* _Your goal_
Write out the whole listing word for word.

* _Available records_

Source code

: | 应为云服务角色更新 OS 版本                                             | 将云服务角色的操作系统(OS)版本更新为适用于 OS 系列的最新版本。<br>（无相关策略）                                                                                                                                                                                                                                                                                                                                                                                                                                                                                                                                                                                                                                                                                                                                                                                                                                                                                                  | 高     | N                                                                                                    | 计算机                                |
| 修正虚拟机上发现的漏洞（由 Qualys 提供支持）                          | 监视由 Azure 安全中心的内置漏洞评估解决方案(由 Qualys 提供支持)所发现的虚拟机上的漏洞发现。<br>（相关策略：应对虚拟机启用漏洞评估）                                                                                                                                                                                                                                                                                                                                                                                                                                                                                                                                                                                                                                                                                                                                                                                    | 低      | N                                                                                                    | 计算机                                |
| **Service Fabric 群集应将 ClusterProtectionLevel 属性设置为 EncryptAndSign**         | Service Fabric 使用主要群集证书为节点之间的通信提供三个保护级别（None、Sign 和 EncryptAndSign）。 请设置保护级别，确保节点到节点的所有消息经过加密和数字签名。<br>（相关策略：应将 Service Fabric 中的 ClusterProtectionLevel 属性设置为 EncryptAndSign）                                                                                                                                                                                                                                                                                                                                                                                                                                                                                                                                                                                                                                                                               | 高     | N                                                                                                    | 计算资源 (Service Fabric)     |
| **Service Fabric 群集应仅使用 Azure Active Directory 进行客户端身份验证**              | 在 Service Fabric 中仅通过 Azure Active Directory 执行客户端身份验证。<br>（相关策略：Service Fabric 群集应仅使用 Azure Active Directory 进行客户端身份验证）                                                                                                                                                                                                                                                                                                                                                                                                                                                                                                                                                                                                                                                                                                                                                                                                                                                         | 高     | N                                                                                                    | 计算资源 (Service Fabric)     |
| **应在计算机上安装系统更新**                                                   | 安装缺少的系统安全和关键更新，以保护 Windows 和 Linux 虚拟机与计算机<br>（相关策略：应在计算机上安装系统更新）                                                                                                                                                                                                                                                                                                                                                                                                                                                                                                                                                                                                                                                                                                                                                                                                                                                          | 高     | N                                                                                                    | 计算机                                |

* _Expected answer_
Source code

: | 应为云服务角色更新 OS 版本                                             | 将云服务角色的操作系统(OS)版本更新为适用于 OS 系列的最新版本。<br>（无相关策略）                                                                                                                                                                                                                                                                                                                                                                                                                                                                                                                                                                                                                                                                                                                                                                                                                                                                                                  | 高     | N                                                                                                    | 计算机                                |
| 修正虚拟机上发现的漏洞（由 Qualys 提供支持）                          | 监视由 Azure 安全中心的内置漏洞评估解决方案(由 Qualys 提供支持)所发现的虚拟机上的漏洞发现。<br>（相关策略：应对虚拟机启用漏洞评估）                                                                                                                                                                                                                                                                                                                                                                                                                                                                                                                                                                                                                                                                                                                                                                                    | 低      | N                                                                                                    | 计算机                                |
| **Service Fabric 群集应将 ClusterProtectionLevel 属性设置为 EncryptAndSign**         | Service Fabric 使用主要群集证书为节点之间的通信提供三个保护级别（None、Sign 和 EncryptAndSign）。 请设置保护级别，确保节点到节点的所有消息经过加密和数字签名。<br>（相关策略：应将 Service Fabric 中的 ClusterProtectionLevel 属性设置为 EncryptAndSign）                                                                                                                                                                                                                                                                                                                                                                                                                                                                                                                                                                                                                                                                               | 高     | N                                                                                                    | 计算资源 (Service Fabric)     |
| **Service Fabric 群集应仅使用 Azure Active Directory 进行客户端身份验证**              | 在 Service Fabric 中仅通过 Azure Active Directory 执行客户端身份验证。<br>（相关策略：Service Fabric 群集应仅使用 Azure Active Directory 进行客户端身份验证）                                                                                                                                                                                                                                                                                                                                                                                                                                                                                                                                                                                                                                                                                                                                                                                                                                                         | 高     | N                                                                                                    | 计算资源 (Service Fabric)     |
| **应在计算机上安装系统更新**                                                   | 安装缺少的系统安全和关键更新，以保护 Windows 和 Linux 虚拟机与计算机<br>（相关策略：应在计算机上安装系统更新）                                                                                                                                                                                                                                                                                                                                                                                                                                                                                                                                                                                                                                                                                                                                                                                                                                                          | 高     | N                                                                                                    | 计算机                                |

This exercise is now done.